Stored data entries:
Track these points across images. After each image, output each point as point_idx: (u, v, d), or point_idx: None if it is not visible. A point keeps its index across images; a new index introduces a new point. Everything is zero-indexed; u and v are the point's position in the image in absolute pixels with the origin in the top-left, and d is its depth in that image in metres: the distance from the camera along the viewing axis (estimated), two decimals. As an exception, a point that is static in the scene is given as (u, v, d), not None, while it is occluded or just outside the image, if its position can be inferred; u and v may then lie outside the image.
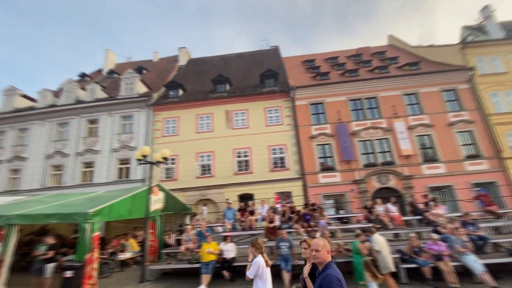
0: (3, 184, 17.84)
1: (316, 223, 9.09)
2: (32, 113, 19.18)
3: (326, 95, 17.40)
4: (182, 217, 12.63)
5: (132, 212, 9.10)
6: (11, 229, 7.49)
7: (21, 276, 8.04)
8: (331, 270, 2.16)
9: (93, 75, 26.16)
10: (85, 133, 18.26)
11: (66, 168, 17.54)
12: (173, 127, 17.80)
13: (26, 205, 8.97)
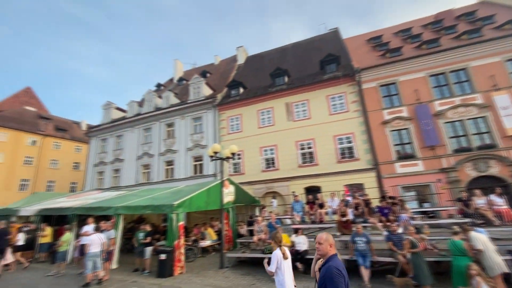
0: (108, 181, 21.96)
1: (397, 218, 8.15)
2: (124, 122, 22.91)
3: (399, 74, 15.35)
4: (252, 209, 13.16)
5: (208, 203, 9.92)
6: (118, 218, 9.12)
7: (127, 256, 9.72)
8: (333, 262, 2.25)
9: (167, 84, 29.56)
10: (165, 135, 20.82)
11: (153, 166, 20.40)
12: (236, 124, 18.64)
13: (126, 199, 10.77)
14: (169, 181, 18.85)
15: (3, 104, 35.79)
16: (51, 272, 8.06)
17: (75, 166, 35.09)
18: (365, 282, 5.91)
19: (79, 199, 12.74)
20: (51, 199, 13.80)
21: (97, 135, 24.48)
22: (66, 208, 10.62)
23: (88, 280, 6.73)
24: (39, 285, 7.13)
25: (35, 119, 34.74)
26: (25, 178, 30.66)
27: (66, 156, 34.72)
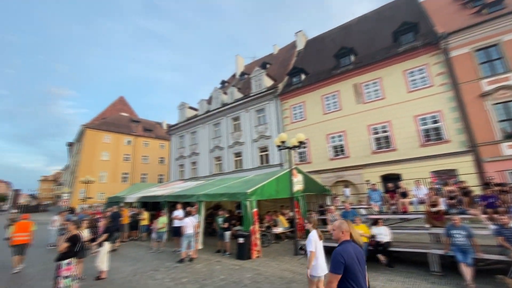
0: (188, 173, 24.71)
1: (508, 208, 6.64)
2: (196, 119, 25.22)
3: (503, 32, 12.25)
4: (322, 198, 12.79)
5: (278, 192, 10.09)
6: (200, 204, 10.16)
7: (208, 239, 10.79)
8: (340, 246, 2.46)
9: (230, 80, 31.07)
10: (232, 129, 22.04)
11: (223, 158, 21.95)
12: (300, 112, 18.26)
13: (205, 187, 11.88)
14: (238, 172, 19.97)
15: (105, 113, 43.96)
16: (152, 249, 9.61)
17: (161, 161, 40.74)
18: (468, 281, 5.05)
19: (167, 188, 14.71)
20: (146, 188, 16.37)
21: (175, 132, 27.73)
22: (159, 196, 12.44)
23: (182, 257, 7.77)
24: (145, 258, 8.59)
25: (128, 122, 41.56)
26: (125, 172, 37.24)
27: (153, 152, 40.60)
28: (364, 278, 2.40)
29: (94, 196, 30.05)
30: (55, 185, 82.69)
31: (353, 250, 2.42)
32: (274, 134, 18.67)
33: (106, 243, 6.57)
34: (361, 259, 2.45)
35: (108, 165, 35.63)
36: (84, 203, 20.98)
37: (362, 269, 2.40)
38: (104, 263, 6.40)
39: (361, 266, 2.41)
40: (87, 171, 31.72)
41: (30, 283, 6.17)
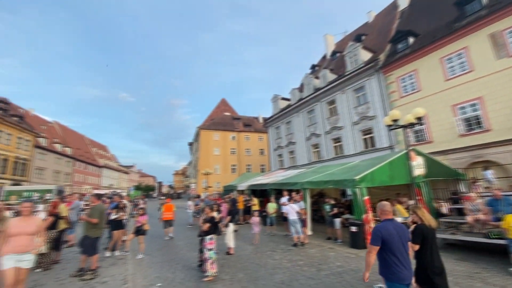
0: (287, 162, 25.53)
1: None
2: (289, 109, 25.55)
3: None
4: (454, 184, 10.48)
5: (393, 178, 8.97)
6: (305, 192, 10.30)
7: (317, 226, 10.82)
8: (379, 224, 2.95)
9: (320, 62, 29.69)
10: (327, 114, 21.10)
11: (321, 145, 21.40)
12: (411, 84, 15.43)
13: (307, 175, 11.94)
14: (339, 158, 19.00)
15: (212, 114, 50.82)
16: (266, 232, 10.52)
17: (261, 152, 43.92)
18: None
19: (271, 177, 15.69)
20: (253, 177, 18.01)
21: (271, 124, 29.08)
22: (265, 184, 13.43)
23: (296, 241, 8.15)
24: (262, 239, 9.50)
25: (231, 120, 46.67)
26: (233, 164, 42.23)
27: (254, 145, 44.22)
28: (404, 253, 2.79)
29: (213, 185, 35.67)
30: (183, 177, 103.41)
31: (394, 228, 2.85)
32: (379, 114, 16.60)
33: (231, 224, 7.67)
34: (403, 236, 2.85)
35: (220, 159, 41.43)
36: (206, 191, 25.24)
37: (403, 245, 2.81)
38: (231, 241, 7.50)
39: (403, 242, 2.81)
40: (205, 164, 37.99)
41: (182, 252, 7.95)
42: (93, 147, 67.72)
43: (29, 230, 3.92)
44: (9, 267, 3.70)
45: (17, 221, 4.01)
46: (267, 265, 6.36)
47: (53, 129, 51.74)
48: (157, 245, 9.14)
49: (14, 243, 3.78)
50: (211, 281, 5.26)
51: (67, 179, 47.47)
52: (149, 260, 7.09)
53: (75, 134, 62.32)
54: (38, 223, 4.14)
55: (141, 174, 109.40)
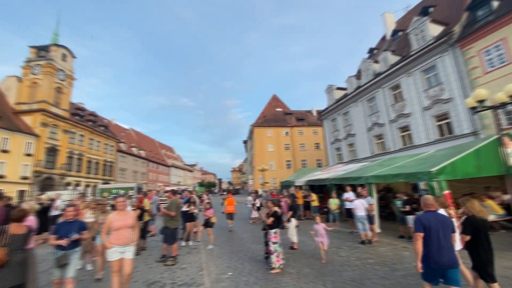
0: (346, 155, 24.17)
1: None
2: (346, 99, 24.06)
3: None
4: None
5: (481, 169, 7.66)
6: (370, 186, 9.60)
7: (385, 223, 9.98)
8: (421, 214, 3.41)
9: (379, 45, 27.07)
10: (391, 100, 19.15)
11: (386, 135, 19.57)
12: (498, 56, 12.85)
13: (372, 169, 11.10)
14: (408, 149, 17.09)
15: (264, 111, 51.50)
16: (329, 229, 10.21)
17: (316, 146, 42.63)
18: None
19: (330, 172, 15.10)
20: (310, 173, 17.65)
21: (326, 117, 27.90)
22: (325, 179, 13.00)
23: (363, 238, 7.70)
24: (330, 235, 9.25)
25: (283, 116, 46.54)
26: (288, 160, 42.11)
27: (308, 139, 43.21)
28: (443, 241, 3.08)
29: (269, 181, 36.28)
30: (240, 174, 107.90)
31: (434, 218, 3.21)
32: (457, 95, 14.32)
33: (293, 219, 7.69)
34: (443, 226, 3.16)
35: (274, 155, 41.83)
36: (263, 187, 25.84)
37: (443, 234, 3.11)
38: (294, 236, 7.52)
39: (444, 231, 3.13)
40: (260, 161, 38.89)
41: (247, 245, 8.33)
42: (162, 149, 76.26)
43: (128, 223, 4.20)
44: (115, 258, 4.04)
45: (116, 215, 4.25)
46: (333, 261, 6.18)
47: (130, 135, 60.10)
48: (224, 236, 9.79)
49: (117, 236, 4.07)
50: (278, 273, 5.39)
51: (143, 178, 54.59)
52: (218, 250, 7.65)
53: (147, 138, 71.16)
54: (134, 217, 4.45)
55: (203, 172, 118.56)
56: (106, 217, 4.35)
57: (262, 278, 5.24)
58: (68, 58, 39.37)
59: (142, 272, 5.77)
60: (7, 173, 29.03)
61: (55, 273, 3.99)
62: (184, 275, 5.51)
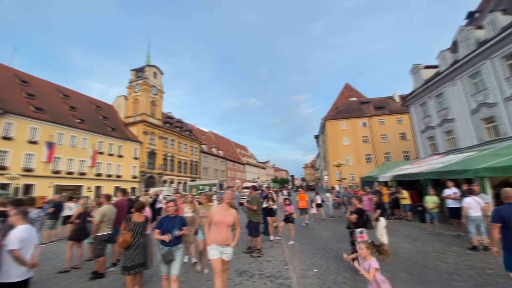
0: (443, 145, 20.40)
1: None
2: (439, 78, 20.24)
3: None
4: None
5: None
6: (482, 181, 7.82)
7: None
8: (501, 206, 3.55)
9: (482, 6, 21.71)
10: (506, 73, 15.08)
11: (499, 118, 15.57)
12: None
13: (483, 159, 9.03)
14: (537, 132, 13.12)
15: (336, 103, 48.67)
16: (426, 230, 8.82)
17: (402, 136, 37.59)
18: None
19: (423, 165, 13.06)
20: (397, 167, 15.69)
21: (413, 102, 24.17)
22: (416, 174, 11.31)
23: (476, 244, 6.34)
24: (421, 237, 8.06)
25: (358, 105, 42.92)
26: (367, 153, 38.62)
27: (391, 129, 38.48)
28: None
29: (346, 177, 34.08)
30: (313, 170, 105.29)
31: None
32: None
33: (382, 218, 6.96)
34: None
35: (350, 149, 38.97)
36: (341, 183, 24.41)
37: None
38: (383, 236, 6.79)
39: None
40: (335, 156, 36.90)
41: (330, 243, 8.01)
42: (237, 148, 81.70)
43: (227, 221, 3.91)
44: (215, 257, 3.80)
45: (219, 208, 4.06)
46: (437, 268, 5.30)
47: (209, 137, 66.61)
48: (302, 232, 9.70)
49: (216, 234, 3.87)
50: (369, 276, 4.96)
51: (223, 175, 59.71)
52: (300, 246, 7.63)
53: (223, 139, 77.43)
54: (236, 216, 4.07)
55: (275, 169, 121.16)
56: (209, 210, 4.24)
57: (351, 278, 4.94)
58: (158, 75, 46.55)
59: (232, 262, 6.27)
60: (122, 173, 36.49)
61: (162, 269, 4.01)
62: (270, 267, 5.70)
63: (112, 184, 33.69)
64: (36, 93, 30.18)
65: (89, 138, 32.42)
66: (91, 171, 32.10)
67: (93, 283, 5.14)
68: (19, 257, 3.10)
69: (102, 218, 5.57)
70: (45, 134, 27.45)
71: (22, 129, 25.69)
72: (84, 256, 6.56)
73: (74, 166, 30.28)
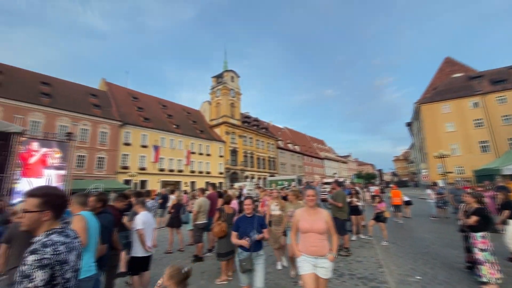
0: None
1: None
2: None
3: None
4: None
5: None
6: None
7: None
8: None
9: None
10: None
11: None
12: None
13: None
14: None
15: (433, 82, 40.95)
16: None
17: (535, 116, 28.56)
18: None
19: None
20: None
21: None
22: None
23: None
24: None
25: (465, 82, 34.92)
26: (483, 140, 30.99)
27: (517, 107, 29.71)
28: None
29: (452, 170, 28.26)
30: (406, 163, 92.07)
31: None
32: None
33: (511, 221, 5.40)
34: None
35: (457, 136, 32.02)
36: (445, 178, 20.36)
37: None
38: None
39: None
40: (435, 146, 31.07)
41: (434, 247, 6.74)
42: (313, 142, 79.49)
43: (318, 227, 2.95)
44: (307, 272, 2.89)
45: (304, 212, 3.13)
46: None
47: (285, 133, 67.15)
48: (397, 233, 8.54)
49: (305, 242, 3.00)
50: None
51: (300, 171, 59.20)
52: (396, 248, 6.71)
53: (299, 134, 76.65)
54: (328, 219, 3.04)
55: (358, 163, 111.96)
56: (295, 211, 3.34)
57: (471, 293, 3.99)
58: (235, 78, 49.89)
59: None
60: (211, 169, 40.91)
61: (242, 279, 3.40)
62: (362, 268, 5.22)
63: (204, 179, 38.25)
64: (143, 106, 37.17)
65: (183, 141, 37.74)
66: (186, 169, 37.31)
67: (194, 265, 5.89)
68: (142, 235, 3.98)
69: (199, 209, 6.34)
70: (152, 139, 33.52)
71: (136, 136, 32.10)
72: (185, 241, 7.61)
73: (174, 165, 35.82)
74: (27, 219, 1.44)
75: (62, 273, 1.38)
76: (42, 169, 11.95)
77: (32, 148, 11.95)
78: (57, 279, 1.35)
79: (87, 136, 27.24)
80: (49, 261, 1.33)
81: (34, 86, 26.60)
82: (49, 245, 1.37)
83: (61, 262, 1.38)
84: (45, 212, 1.46)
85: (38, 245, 1.36)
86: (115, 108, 31.96)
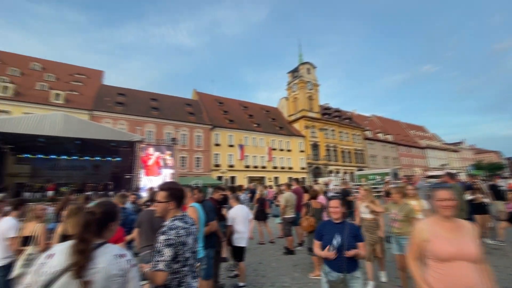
0: None
1: None
2: None
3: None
4: None
5: None
6: None
7: None
8: None
9: None
10: None
11: None
12: None
13: None
14: None
15: None
16: None
17: None
18: None
19: None
20: None
21: None
22: None
23: None
24: None
25: None
26: None
27: None
28: None
29: None
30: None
31: None
32: None
33: None
34: None
35: None
36: None
37: None
38: None
39: None
40: None
41: None
42: (410, 130, 68.68)
43: (469, 252, 1.70)
44: None
45: (438, 228, 1.82)
46: None
47: (373, 122, 60.51)
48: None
49: (450, 278, 1.69)
50: None
51: (395, 163, 52.15)
52: (548, 260, 5.02)
53: (391, 122, 67.67)
54: (476, 236, 1.79)
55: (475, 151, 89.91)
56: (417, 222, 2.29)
57: None
58: (311, 70, 48.33)
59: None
60: (292, 165, 41.07)
61: None
62: (495, 281, 4.13)
63: (286, 175, 38.84)
64: (227, 109, 40.74)
65: (264, 138, 39.36)
66: (269, 165, 38.75)
67: (286, 257, 6.00)
68: (232, 231, 4.36)
69: (286, 203, 6.43)
70: (237, 139, 36.45)
71: (224, 137, 35.60)
72: (274, 233, 7.86)
73: (257, 161, 37.84)
74: (159, 207, 1.83)
75: (183, 253, 1.69)
76: (158, 169, 14.65)
77: (149, 152, 14.93)
78: (179, 257, 1.67)
79: (186, 140, 32.12)
80: (173, 241, 1.64)
81: (146, 102, 33.26)
82: (174, 229, 1.69)
83: (182, 243, 1.68)
84: (170, 202, 1.82)
85: (166, 228, 1.71)
86: (205, 114, 36.33)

## DIRECTIONS FOR THIS TASK
Repeat, with no pictures, every line from the top of the entries above through the line that has "12: (173, 127, 17.80)", keeping each one exact.

## ANSWER TO THE PROBLEM
Track these points across images. After each image, output each point as point_idx: (u, v, d), or point_idx: None if it is not visible. A point keeps its index across images; a new index introduces a new point. Everything is zero-indexed; u and v are the point's position in the image in absolute pixels with the origin in the top-left, and d is its depth in that image in metres: the distance from the camera along the viewing axis (estimated), two decimals. As an exception, a point that is static in the scene is given as (u, v, d), not None, while it is occluded or just outside the image, if its position can be inferred; u and v may then lie outside the image.
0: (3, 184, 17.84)
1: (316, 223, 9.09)
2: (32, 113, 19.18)
3: (326, 95, 17.40)
4: (182, 217, 12.63)
5: (132, 212, 9.10)
6: (11, 229, 7.49)
7: (21, 276, 8.04)
8: (331, 270, 2.16)
9: (93, 75, 26.16)
10: (85, 133, 18.26)
11: (66, 168, 17.54)
12: (173, 127, 17.80)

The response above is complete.